───── TRECHO DO DOCUMENTO

Um filme de risco? “Sem dúvida. Ainda bem que tive um produtor amigo e persuasivo, que conseguiu convencer os investidores. Não é fácil conseguir dinheiro para filmes que não sigam uma cartilha específica.” De cara, um dos amigos do protagonista – Arnaud – comenta que a França está falida. Está mesmo? “Não creio que exista muita satisfação com o governo de François Hollande”, comenta Cailley. E não há mesmo, como atesta o resultado das eleições legislativas. Nesse quadro de futuro incerto e sombrio, os eleitores franceses voltaram-se para a frente de ‘direita’ de Marina Le Pen. E, no filme, o que fazem Arnaud e Madeleine? Entram para o Exército.

Conflito. No longa, casal combate a si próprio e à ausência de perspectivas de vida Foto: DIVULGAÇÃO

“O serviço militar não é obrigatório na França. O Exército é uma instituição, mas também age como empresa, oferecendo uma carreira. Para isso, recruta integrantes para suas fileiras. Na França, costuma-se dizer que o Exército e McDonald’s disputam entre si quem recruta mais jovens.” No filme, Arnaud e Madeleine são muito diferentes entre si. Ela vem de uma família abastada, ele herda do pai e administra com a mãe e o irmão uma pequena firma de marcenaria, e não gosta do que faz. Ela é durona, ele parece mais frágil. De cara, e num recrutamento para o Exército, enfrentam-se. Para não fazer feio, e perder, ele lhe aplica uma dentada. Ela acusa o golpe, mas silencia, talvez surpresa com a agressividade que a aparência do rapaz não sugere.

──────────
───── DADOS ARMAZENADOS

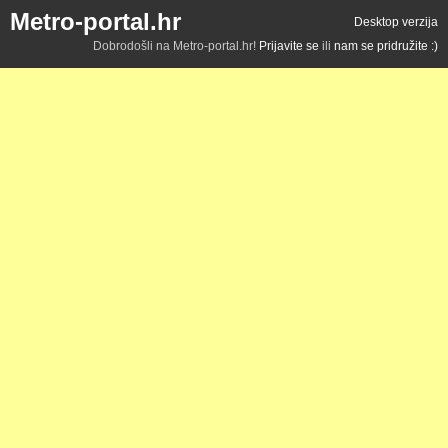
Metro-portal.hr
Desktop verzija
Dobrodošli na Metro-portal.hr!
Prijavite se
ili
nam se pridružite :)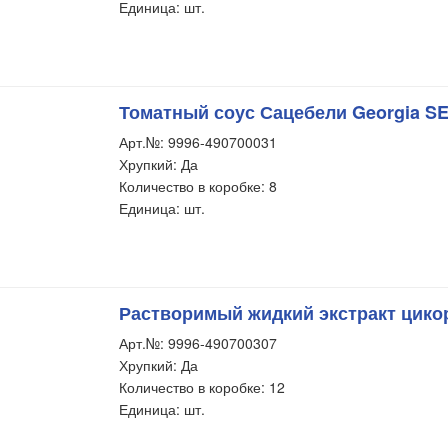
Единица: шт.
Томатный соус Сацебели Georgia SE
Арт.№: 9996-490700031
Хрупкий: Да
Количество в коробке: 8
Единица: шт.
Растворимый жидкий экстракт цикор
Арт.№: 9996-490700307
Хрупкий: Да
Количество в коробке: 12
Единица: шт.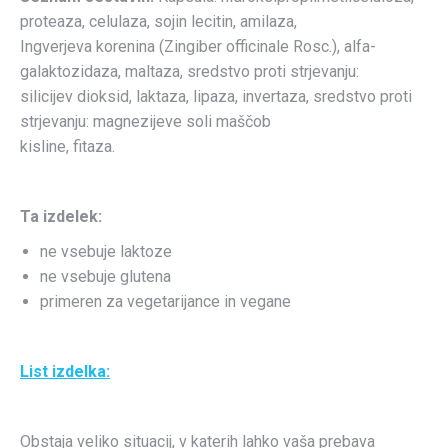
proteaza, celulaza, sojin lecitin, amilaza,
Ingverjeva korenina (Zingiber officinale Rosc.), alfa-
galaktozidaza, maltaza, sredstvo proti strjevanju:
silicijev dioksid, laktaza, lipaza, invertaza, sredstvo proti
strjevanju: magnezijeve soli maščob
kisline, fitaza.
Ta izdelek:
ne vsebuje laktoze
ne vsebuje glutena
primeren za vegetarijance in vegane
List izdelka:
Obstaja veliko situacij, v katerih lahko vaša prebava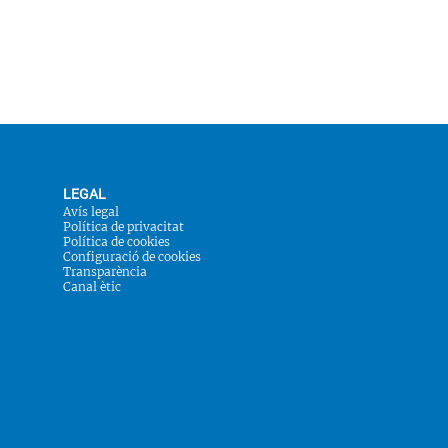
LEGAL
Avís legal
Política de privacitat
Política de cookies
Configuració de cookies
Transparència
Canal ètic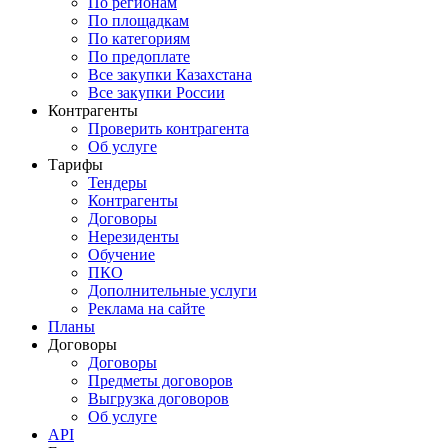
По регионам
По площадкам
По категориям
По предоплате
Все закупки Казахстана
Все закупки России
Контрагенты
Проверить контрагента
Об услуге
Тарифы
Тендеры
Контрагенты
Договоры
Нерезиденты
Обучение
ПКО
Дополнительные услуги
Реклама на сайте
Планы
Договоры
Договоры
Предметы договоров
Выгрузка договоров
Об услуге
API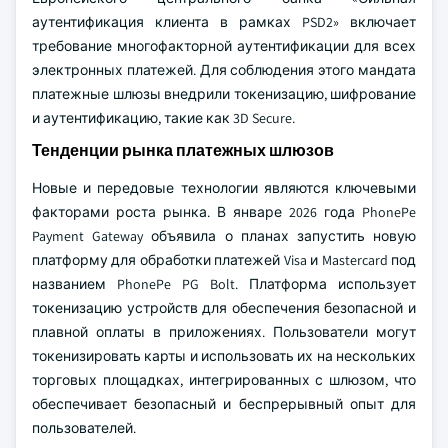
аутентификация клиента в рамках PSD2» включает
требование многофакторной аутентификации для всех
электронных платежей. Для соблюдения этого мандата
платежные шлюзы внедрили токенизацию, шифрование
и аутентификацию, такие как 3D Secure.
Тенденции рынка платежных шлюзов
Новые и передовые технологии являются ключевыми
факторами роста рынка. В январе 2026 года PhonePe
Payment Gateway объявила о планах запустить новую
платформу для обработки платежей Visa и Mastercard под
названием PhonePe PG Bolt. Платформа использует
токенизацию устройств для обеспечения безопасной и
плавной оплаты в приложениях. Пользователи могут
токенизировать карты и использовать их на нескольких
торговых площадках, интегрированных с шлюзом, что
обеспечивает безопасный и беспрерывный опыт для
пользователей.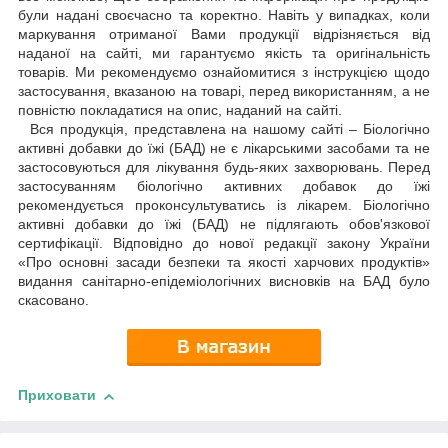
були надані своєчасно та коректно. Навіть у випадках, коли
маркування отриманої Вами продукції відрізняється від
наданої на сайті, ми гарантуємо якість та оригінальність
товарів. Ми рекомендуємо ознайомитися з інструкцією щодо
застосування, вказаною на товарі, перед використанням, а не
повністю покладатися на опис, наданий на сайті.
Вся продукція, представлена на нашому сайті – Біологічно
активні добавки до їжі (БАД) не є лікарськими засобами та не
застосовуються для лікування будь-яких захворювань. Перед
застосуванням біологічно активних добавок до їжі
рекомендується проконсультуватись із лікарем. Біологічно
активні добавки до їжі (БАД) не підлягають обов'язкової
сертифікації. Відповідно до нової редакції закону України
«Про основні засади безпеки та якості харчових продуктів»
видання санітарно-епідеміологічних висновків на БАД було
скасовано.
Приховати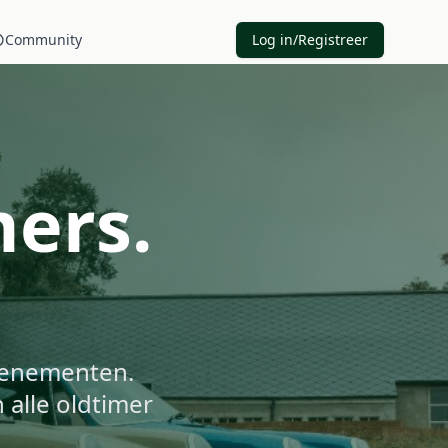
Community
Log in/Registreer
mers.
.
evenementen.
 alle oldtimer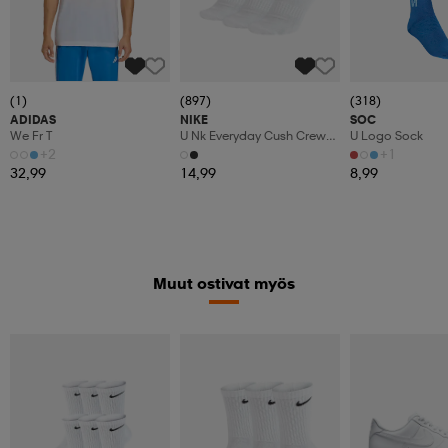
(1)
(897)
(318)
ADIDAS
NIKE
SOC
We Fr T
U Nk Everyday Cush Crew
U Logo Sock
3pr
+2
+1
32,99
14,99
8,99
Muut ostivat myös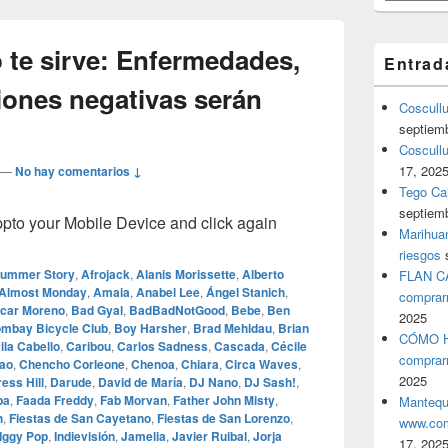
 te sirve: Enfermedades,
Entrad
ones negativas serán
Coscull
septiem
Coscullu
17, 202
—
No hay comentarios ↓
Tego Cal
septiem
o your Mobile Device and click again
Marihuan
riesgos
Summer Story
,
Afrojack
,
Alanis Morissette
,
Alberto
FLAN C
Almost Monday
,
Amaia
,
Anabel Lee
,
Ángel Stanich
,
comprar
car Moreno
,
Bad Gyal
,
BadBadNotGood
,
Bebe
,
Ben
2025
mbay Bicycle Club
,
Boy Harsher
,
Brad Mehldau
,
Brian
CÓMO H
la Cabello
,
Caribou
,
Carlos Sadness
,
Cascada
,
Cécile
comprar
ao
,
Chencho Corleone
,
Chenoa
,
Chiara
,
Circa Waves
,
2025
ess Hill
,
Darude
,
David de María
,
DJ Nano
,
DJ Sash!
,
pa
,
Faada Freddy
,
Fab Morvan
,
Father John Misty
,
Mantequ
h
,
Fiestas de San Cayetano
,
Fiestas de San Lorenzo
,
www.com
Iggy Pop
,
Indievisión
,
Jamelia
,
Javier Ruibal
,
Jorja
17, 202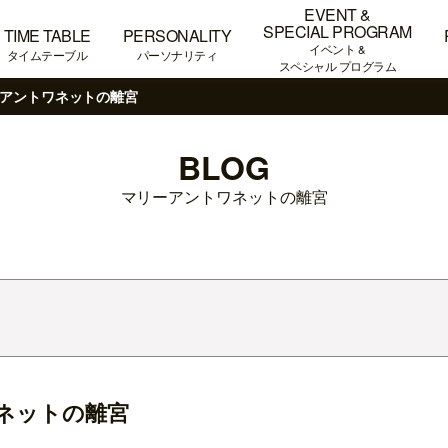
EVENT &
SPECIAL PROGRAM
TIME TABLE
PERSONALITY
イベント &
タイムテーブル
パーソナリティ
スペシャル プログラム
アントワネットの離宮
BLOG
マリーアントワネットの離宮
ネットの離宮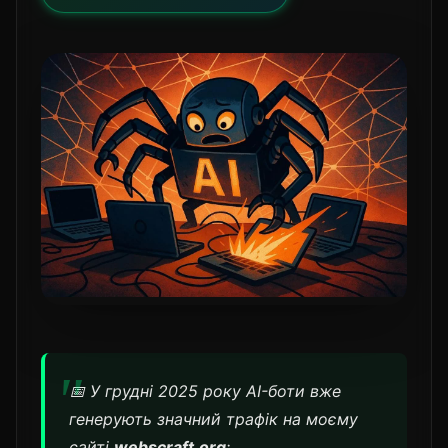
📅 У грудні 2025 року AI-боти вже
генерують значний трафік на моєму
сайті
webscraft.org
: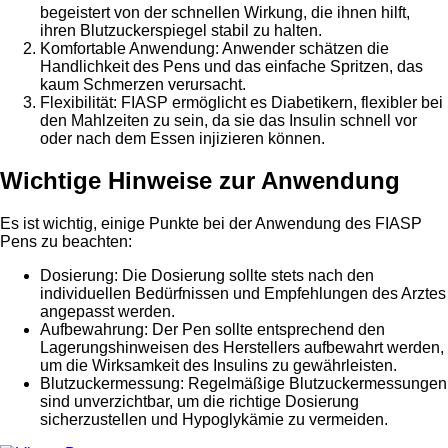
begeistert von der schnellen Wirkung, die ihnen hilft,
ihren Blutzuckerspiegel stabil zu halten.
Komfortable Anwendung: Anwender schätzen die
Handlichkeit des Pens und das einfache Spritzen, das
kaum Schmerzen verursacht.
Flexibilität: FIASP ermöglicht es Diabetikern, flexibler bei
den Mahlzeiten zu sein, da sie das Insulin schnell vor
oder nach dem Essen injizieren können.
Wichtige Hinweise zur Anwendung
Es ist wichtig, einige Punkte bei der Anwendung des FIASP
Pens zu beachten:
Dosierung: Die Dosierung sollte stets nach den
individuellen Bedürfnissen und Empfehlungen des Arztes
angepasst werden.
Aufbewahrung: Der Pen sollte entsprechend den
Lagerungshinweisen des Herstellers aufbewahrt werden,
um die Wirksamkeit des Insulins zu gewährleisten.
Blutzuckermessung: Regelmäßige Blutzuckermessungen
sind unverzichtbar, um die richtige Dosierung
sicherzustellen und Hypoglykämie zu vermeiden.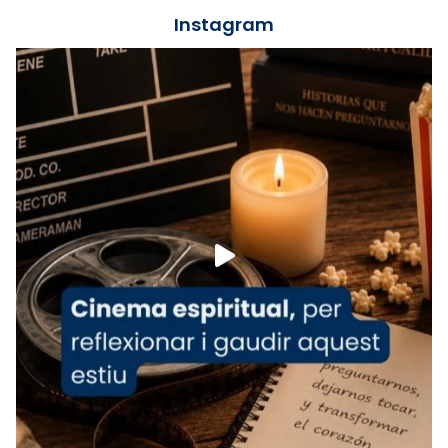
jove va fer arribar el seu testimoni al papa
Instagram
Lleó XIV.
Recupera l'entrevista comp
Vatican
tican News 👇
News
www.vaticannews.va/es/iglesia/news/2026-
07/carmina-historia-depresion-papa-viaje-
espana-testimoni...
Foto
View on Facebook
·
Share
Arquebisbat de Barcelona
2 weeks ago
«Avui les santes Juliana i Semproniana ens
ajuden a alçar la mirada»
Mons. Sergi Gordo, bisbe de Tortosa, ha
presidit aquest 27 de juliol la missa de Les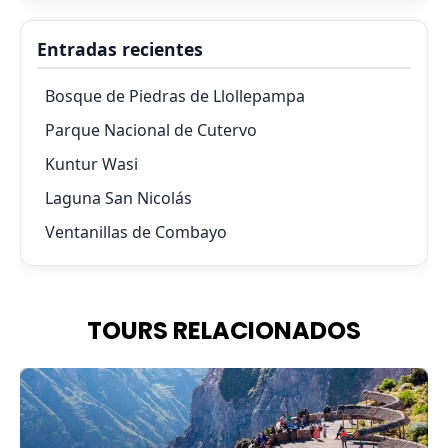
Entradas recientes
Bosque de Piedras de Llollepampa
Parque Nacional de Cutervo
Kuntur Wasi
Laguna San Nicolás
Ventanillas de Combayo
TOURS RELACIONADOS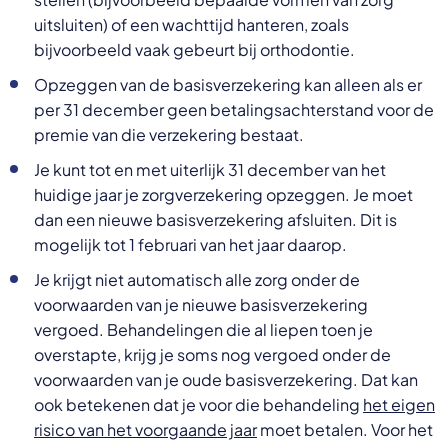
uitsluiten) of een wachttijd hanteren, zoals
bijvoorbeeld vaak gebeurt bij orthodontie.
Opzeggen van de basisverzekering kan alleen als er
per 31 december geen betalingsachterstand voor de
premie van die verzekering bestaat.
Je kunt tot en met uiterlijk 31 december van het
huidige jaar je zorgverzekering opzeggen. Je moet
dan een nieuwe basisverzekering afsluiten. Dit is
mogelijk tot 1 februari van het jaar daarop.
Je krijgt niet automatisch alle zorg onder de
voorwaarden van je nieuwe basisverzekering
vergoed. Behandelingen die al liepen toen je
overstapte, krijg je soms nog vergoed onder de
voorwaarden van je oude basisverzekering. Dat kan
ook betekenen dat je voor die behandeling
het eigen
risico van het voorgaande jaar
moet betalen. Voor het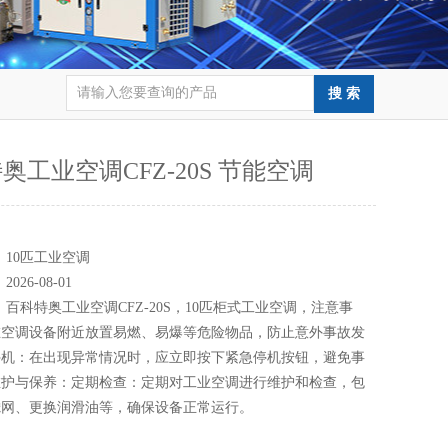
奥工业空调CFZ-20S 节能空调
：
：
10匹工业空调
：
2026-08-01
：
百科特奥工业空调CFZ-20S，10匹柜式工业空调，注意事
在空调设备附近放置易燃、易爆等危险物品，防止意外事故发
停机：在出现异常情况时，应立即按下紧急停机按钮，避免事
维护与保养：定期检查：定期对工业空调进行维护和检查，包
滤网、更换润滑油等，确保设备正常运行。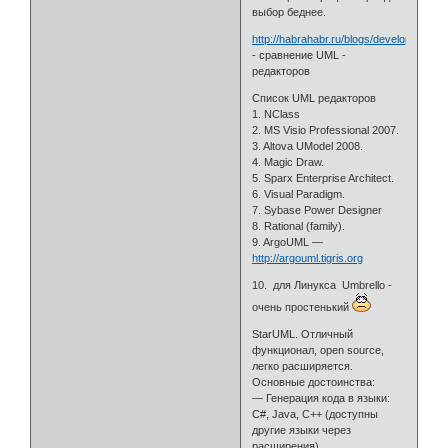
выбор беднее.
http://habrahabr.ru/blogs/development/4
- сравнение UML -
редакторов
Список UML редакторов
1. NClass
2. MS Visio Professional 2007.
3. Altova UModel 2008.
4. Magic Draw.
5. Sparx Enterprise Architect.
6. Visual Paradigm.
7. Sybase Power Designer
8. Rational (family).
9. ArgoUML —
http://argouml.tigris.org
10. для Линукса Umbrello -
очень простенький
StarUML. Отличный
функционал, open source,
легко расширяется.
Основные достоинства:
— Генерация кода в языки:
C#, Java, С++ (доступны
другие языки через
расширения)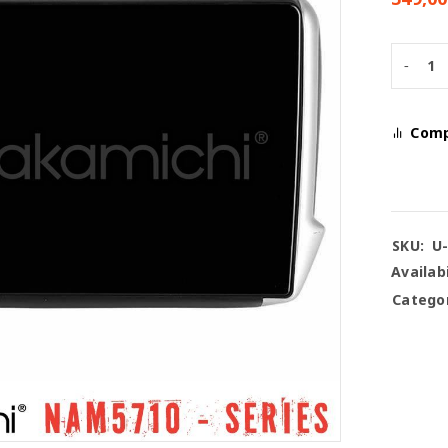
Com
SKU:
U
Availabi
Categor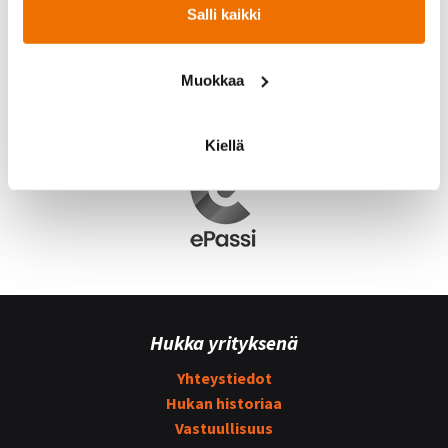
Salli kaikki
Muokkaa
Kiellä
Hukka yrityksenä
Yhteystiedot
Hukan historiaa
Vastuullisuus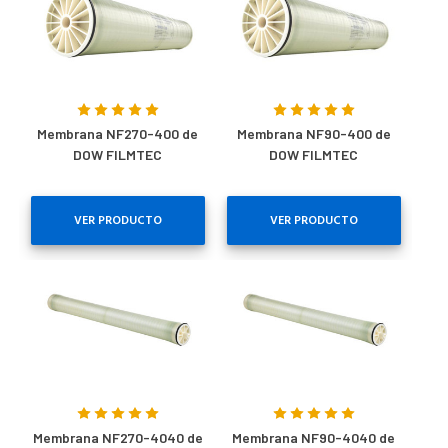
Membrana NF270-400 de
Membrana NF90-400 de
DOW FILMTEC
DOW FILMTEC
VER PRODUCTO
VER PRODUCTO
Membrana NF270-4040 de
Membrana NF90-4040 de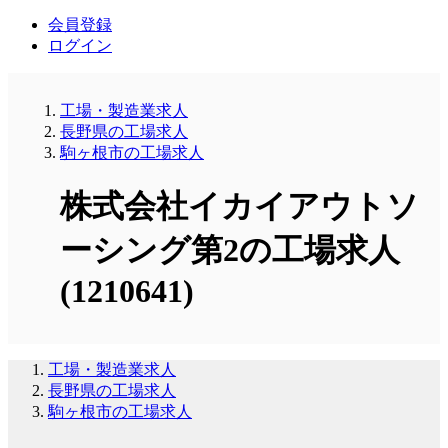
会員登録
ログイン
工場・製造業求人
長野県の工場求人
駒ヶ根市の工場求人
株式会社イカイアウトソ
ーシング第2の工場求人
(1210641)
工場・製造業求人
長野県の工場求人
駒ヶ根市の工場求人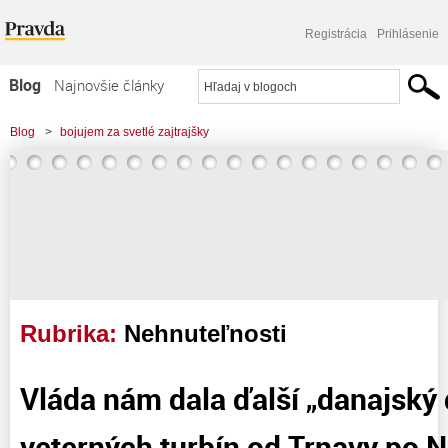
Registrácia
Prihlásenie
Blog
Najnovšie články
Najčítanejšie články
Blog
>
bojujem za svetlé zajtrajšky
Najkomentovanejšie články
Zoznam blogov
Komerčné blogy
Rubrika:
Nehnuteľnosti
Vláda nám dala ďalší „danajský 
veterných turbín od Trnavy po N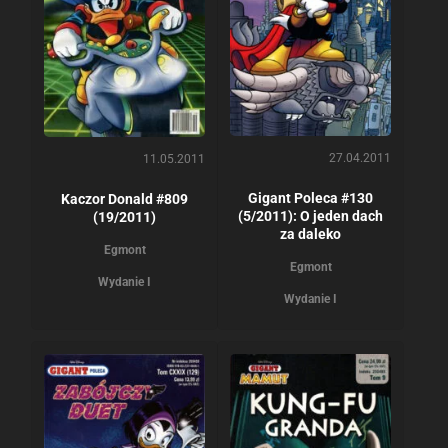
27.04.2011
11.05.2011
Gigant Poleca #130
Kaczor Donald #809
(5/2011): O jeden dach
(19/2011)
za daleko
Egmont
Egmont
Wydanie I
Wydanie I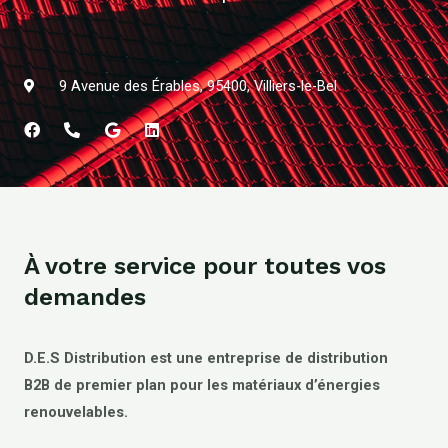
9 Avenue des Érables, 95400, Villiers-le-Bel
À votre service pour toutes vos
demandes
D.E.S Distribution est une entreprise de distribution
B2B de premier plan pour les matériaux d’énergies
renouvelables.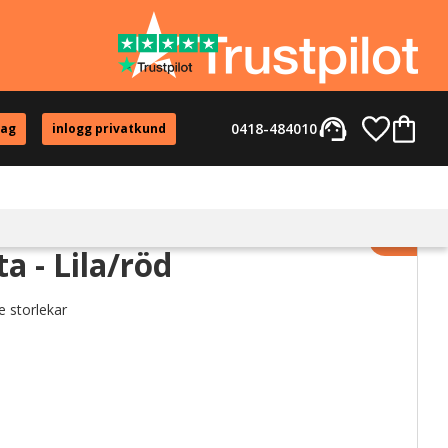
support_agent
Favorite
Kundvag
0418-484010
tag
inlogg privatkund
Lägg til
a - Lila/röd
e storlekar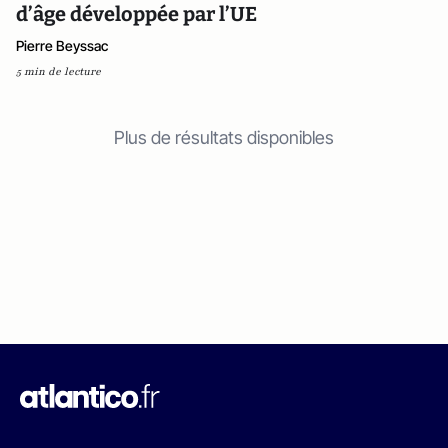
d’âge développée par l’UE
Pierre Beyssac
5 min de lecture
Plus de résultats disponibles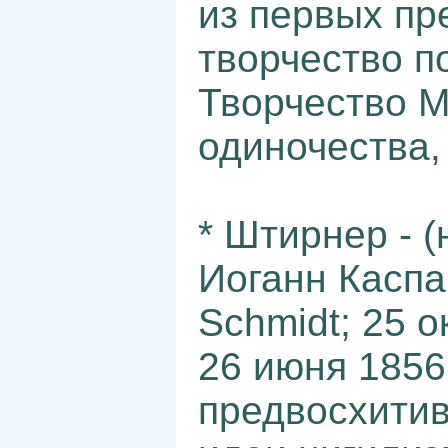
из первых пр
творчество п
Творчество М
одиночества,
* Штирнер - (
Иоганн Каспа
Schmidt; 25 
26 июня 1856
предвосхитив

──────────

*O QUE FAZER*:
1. No trecho sobre o filme de Cailley, que tipo de negócio Arnaud administra com a mãe e o irmão?
2. Escreva a continuação do trecho sobre o filme de Cailley a partir da última frase apresentada.

*RESPOSTAS*:
1. Uma pequena firma de marcenaria.

2.
Como abordar a diferença? “Enquanto escrevia, eu já sabia que não queria psicologizar. Para mim, era importante que tudo se desse no plano do físico.” Os atores, claro, foram fundamentais, Kévin Azaïs e Adèle Haenel. “Invertem posições tradicionais. Ela parece masculina, ele, feminino. Mas chega um momento em que a durona se fragiliza e o frágil se fortalece.” É uma forma de voltar aos papéis tradicionais? “Não pensava nisso, que o percurso de ambos fosse devolvê-los a funções, digamos, mais tradicionais. Não é bem isso que está em discussão em Les Combattants.” Mas, então, o que é? “Vivemos uma época em que não faz mais sentido discutir os papéis do homem e da mulher. Tradicionalmente, ele era o provedor, mas hoje as mulheres são tão boas provedoras como os homens. Os elos ficaram mais frágeis, e é interessante refletir sobre isso.”

Kévin Azaïs é uma boa descoberta. “Ele já tinha feito pequenas participações em filmes, um pouco porque é irmão de outro ator conhecido na França, Vincent Rottiers. Mas Kévin era, essencialmente, encanador, trabalhando com aquecimento (plombier chauffagiste). Adèle é maravilhosa. Impressionou-me desde que a vi em L’Apollonide, de Bertrand Bonello. Sabia do que era capaz e um dos meus prazeres, aqui, foi levá-la ao limite de suas possibilidades físicas e emocionais.” Não por acaso, ela ganhou o César de melhor atriz.